TELECOM IMMUNITY….I mentioned yesterday that although I oppose telecom immunity in the FISA bill currently being considered by Congress, I’m not “hellbent” on it. Several readers were unhappy about that and wanted to know exactly what I meant. So here it is.

First, let’s set the stage right after 9/11. Al-Qaeda had hijacked four airplanes and driven them into three buildings, killing over 3,000 people. We didn’t know if more attacks were imminent. A week later people started dying from letters contaminated with anthrax and we had no idea who was behind them or if more was to come. There were seemingly credible reports at the time that Osama bin Laden might be close to acquiring a nuclear bomb. Our intelligence services were essentially running both deaf and blind.

As I’ve mentioned before, in a genuine national emergency like this I don’t have a problem with the president assuming extraordinary powers for a short period. If, right after 9/11, George Bush asked telecom companies to open up their data streams to the NSA for a few weeks or months on an emergency basis until legislation could be passed formalizing new rules for data collection, I’d expect them to go ahead and comply.

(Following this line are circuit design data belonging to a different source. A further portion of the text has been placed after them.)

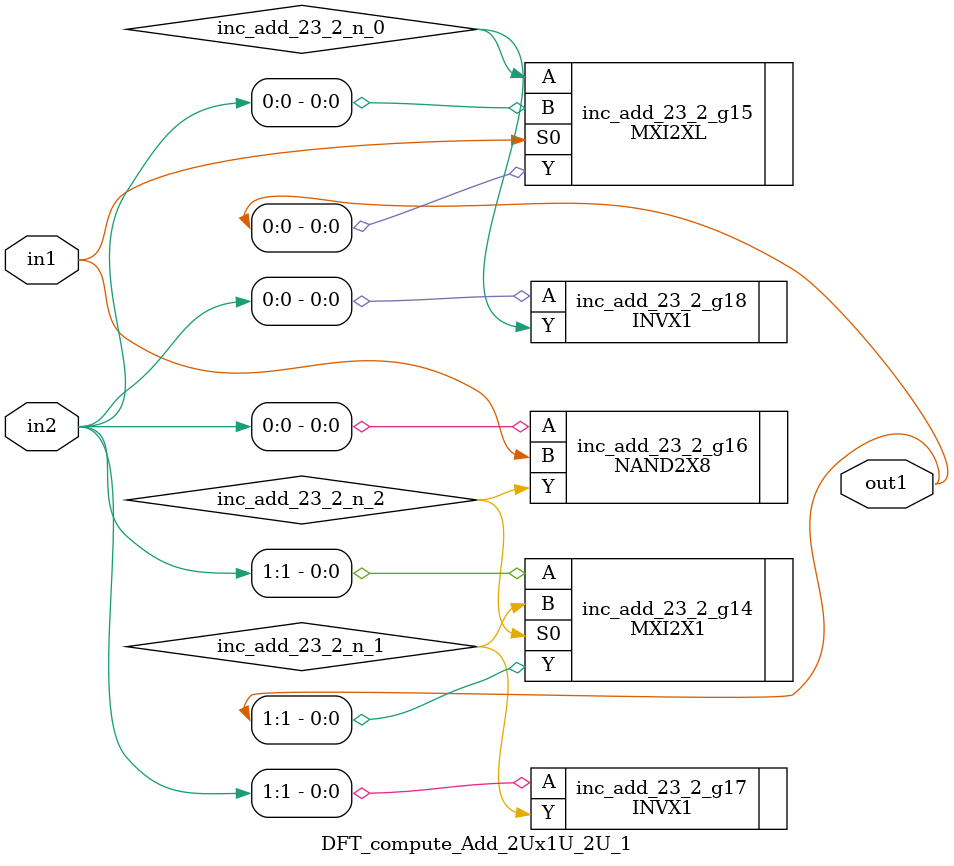
<source format=v>
`timescale 1ps / 1ps


module DFT_compute_Add_2Ux1U_2U_1(in2, in1, out1);
  input [1:0] in2;
  input in1;
  output [1:0] out1;
  wire [1:0] in2;
  wire in1;
  wire [1:0] out1;
  wire inc_add_23_2_n_0, inc_add_23_2_n_1, inc_add_23_2_n_2;
  MXI2X1 inc_add_23_2_g14(.A (in2[1]), .B (inc_add_23_2_n_1), .S0
       (inc_add_23_2_n_2), .Y (out1[1]));
  MXI2XL inc_add_23_2_g15(.A (inc_add_23_2_n_0), .B (in2[0]), .S0
       (in1), .Y (out1[0]));
  NAND2X8 inc_add_23_2_g16(.A (in2[0]), .B (in1), .Y
       (inc_add_23_2_n_2));
  INVX1 inc_add_23_2_g17(.A (in2[1]), .Y (inc_add_23_2_n_1));
  INVX1 inc_add_23_2_g18(.A (in2[0]), .Y (inc_add_23_2_n_0));
endmodule



</source>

I realize, of course, that not everyone agrees with this position. Some people have a more absolutist view of the law and believe there’s no excuse for breaking or stretching it regardless of circumstances. But I’m not one of them: as long as it’s limited to a short while after 9/11, I’m OK with an expanded surveillance program.

The problem, of course, is that it didn’t go on for only a short while. After things had quieted down, Bush’s Department of Justice produced memos justifying the continuing legality of the program even without enabling legislation. Congress was, as near as I can tell, informed about what was going on and offered no resistance. (A few Democrats have since weaseled a bit about whether they were really, truly informed, but frankly, I don’t believe them. I think they knew what was going on and were too scared to register any complaints.)

And so the program continued. And the telecom companies were stuck. They couldn’t go public, obviously. And there was never any appropriate time to suddenly pipe up and stop cooperating. The administration argued that the program was perfectly legal even under current law, and all along there appeared to be bipartisan support for that position in Congress. So everything just drifted along until James Risen blew the whistle in the New York Times.

And now who’s being asked to take the fall? The president? The Department of Justice? Congress? Of course not. It’s the telecom companies who are being sued.

Now, it’s inevitable that some people are going to read this and think that I’m concocting some kind of defense for telecom immunity. I’m not. I oppose it. In the end, the telecoms are big boys with big legal staffs, and they knew exactly what they were doing — and providing them with retroactive immunity at this point sets a terrible precedent and creates all sorts of perverse incentives to break the law in the future. At this point, if they think they can make a case that they acted in good faith and shouldn’t be held accountable, they need to make it to a judge and jury. If they have a good case, they’ll win. If they don’t, they’ll lose.

Still and all, the reason I’m not hellbent on this view is because it doesn’t seem right that the least culpable party is the one getting taken to court, while the most culpable parties — the president, the DOJ, and both Democrats and Republicans in Congress — get off scot free. Sure, that’s life. It’s unfair sometimes. I get it. But I don’t have to like it.

UPDATE: Just for the record, the Senate version of telecom immunity in S.2248 applies only to activities taken after 9/11. There have been reports of possibly illegal NSA/telecom activities being initiated several months before 9/11, but S.2248 wouldn’t apply to them. Here’s the relevant text:

[A] covered civil action…shall be promptly dismissed, if the Attorney General certifies to the court that (A) the assistance alleged to have been provided by the electronic communication service provider was (i) in connection with an intelligence activity involving communications that was (I) authorized by the President during the period beginning on September 11, 2001, and ending on January 17, 2007; and (II) designed to detect or prevent a terrorist attack, or activities in preparation for a terrorist attack, against the United States….

If I’m misreading this, or reading the wrong version of the bill, please let me know in comments.

UPDATE 2: Josh Patashnik notes that it was entirely possible to target the more culpable parties if we’d wanted to: “There was an ideal solution to this problem: the Specter–Whitehouse substitution amendment, which would have allowed lawsuits to go forward but would have substituted the United States as a defendant, letting the telecoms off the hook.” Needless to say, the White House opposed this.